Training Day knots together these two formula, using all the best clichés of both, following police officer Jake Hoyt (Ethan Hawke) through his first day as part of an elite undercover narcotics unit led by Detective Sergeant Alonzo Harris (Denzel Washington). Hoyt’s first day on the Harris’s squad, it turns out, will also be his last.
"Lawless are they,” wrote Shakespeare, “that make their wills their law. '' Alonzo Harris is one of those men who makes his will his law, a renegade cop with the support and cooperation of a like-minded cabal of Los Angeles politicians, police officers, and criminals. This arrangement makes him an extremely effective undercover cop, it also makes him evil. Early in the film it becomes clear Harris is willing to cross lines other men will not cross. The question hanging in the air for the rest of the film—just how far over those line will he go?
Training Day has little room from subtleties or gray areas. It never so much as flirts with moral complexity, and the adrenaline-stoked, hipper-than-thou styles of writer David Ayer (The Fast and the Furious) and John Woo-wannabe director Antoine Fuqua (The Replacement Killers, Bait, and numerous music videos) are a bit off-putting.
Hoyt and Harris are polar opposites: rookie cop/veteran cop, good cop/bad cop, white cop/black cop. Between them swirls a citywide maelstrom of violence, corruption, and hopelessness. They begin in different worlds, and never the two worlds shall meet.
Like the old Westerns where the heroes wore white hats and the villains wore black hats, Training Day telegraphs its intentions almost from the beginning.
The film is saved from Hollywood silliness only by some strong performances. Hawke is convincing as the naïve newcomer, and (somewhat surprisingly) holds his own on screen with Washington well enough to receive a Best Supporting Actor Oscar nomination. Veteran character actors Tom Berenger and Scott Glenn each offer brief but memorable supporting performances as two very different but evil middle-aged white guys. The real substance of Training Day, though, is Alonzo Harris as portrayed by Denzel Washington.
Washington should have won an Academy Award for Best Actor by now (he won the Best Supporting Actor Oscar in 1989 for Glory), if not for Hurricane, than for Malcolm X, or Philadelphia, or Devil in a Blue Dress, or Mo’ Better Blues, or A Soldier’s Story. He’s been nominated again this year for his performance in Training Day, playing a villain for the first time in his career.
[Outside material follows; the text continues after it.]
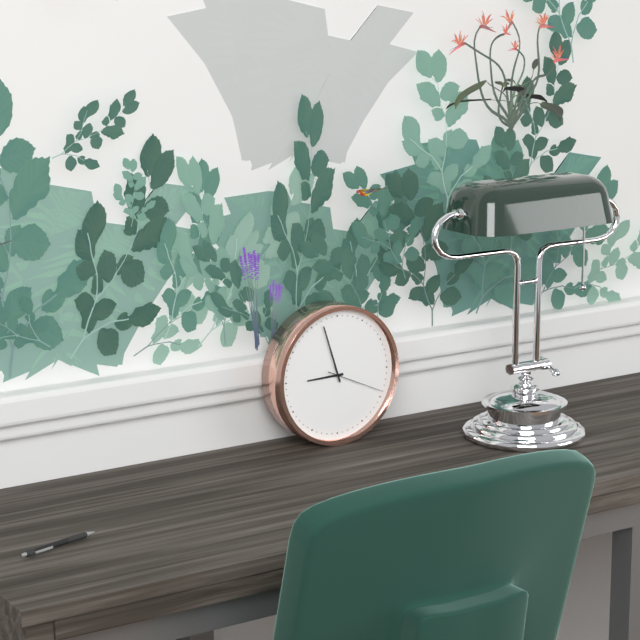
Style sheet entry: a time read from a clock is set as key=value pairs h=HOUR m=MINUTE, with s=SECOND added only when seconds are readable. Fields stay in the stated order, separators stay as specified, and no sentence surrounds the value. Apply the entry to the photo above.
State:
h=8 m=57 s=19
There’s a good chance he won’t win again this year, but his performance is at least the equal of that of any of the other nominees.
He’s able to take the role of Alonzo Harris, a fairly one-dimensional character, and instill in the character an inarticulate and deeply troubled humanity that seeps out almost subliminally from beneath the film’s more lurid action and dialogue. Playing a corrupt psychopath who revels in his own heart of darkness even as it’s pulling him over the edge. It’s an extraordinarily over-the-top, scenery-chewing, “King Kong’s got nothing on me,” everything-including-the-kitchen-sink performance that’s awesome, slightly schlocky, and a little disturbing, yet, at the same time, strangely appealing.
Training Day is not in the least a realistic movie, although it sometimes seems to think that it is, and it has more than its share of ridiculous moments (the final scene, for example). Amid the nonsense, though, you catch glimpses of the tragedy and ugliness of Harris’s world. No, there probably aren’t (thank goodness) any cops like Alonzo Harris on the streets of L.A. right now, but, as Hoyt finds out, and as we already knew but may have needed to be reminded, there’s some of Detective Sergeant Alonzo Harris in each of us, and he’s always waiting for us just on the other side of the line. It’s wouldn’t take much of a stride for us to just step over.
Now that’s scary.
--Matt Parks (Feb 16, 2002)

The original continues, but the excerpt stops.